╭──

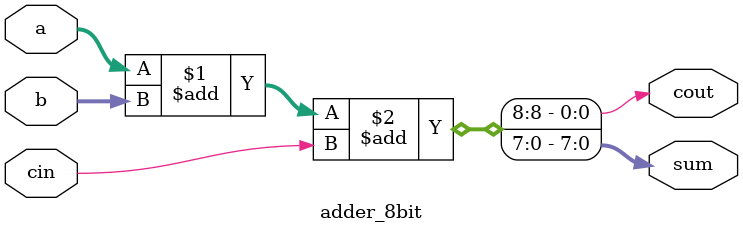
<source format=v>
module adder_32bit(
    input [31:0] A,
    input [31:0] B,
    input Cin,
    output [31:0] Sum,
    output Cout
);

    wire C1, C2, C3;

    adder_8bit add0 (
        .a(A[7:0]),
        .b(B[7:0]),
        .cin(Cin),
        .sum(Sum[7:0]),
        .cout(C1)
    );

    adder_8bit add1 (
        .a(A[15:8]),
        .b(B[15:8]),
        .cin(C1),
        .sum(Sum[15:8]),
        .cout(C2)
    );

    adder_8bit add2 (
        .a(A[23:16]),
        .b(B[23:16]),
        .cin(C2),
        .sum(Sum[23:16]),
        .cout(C3)
    );

    adder_8bit add3 (
        .a(A[31:24]),
        .b(B[31:24]),
        .cin(C3),
        .sum(Sum[31:24]),
        .cout(Cout)
    );

endmodule

module adder_8bit(
    input [7:0] a,
    input [7:0] b,
    input cin,
    output [7:0] sum,
    output cout
);

    assign {cout, sum} = a + b + cin;

endmodule

</source>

╰──

Task to carry out: For each line of the material that includes the word "output", make a copy.

Exercise solution:
    output [31:0] Sum,
    output Cout
    output [7:0] sum,
    output cout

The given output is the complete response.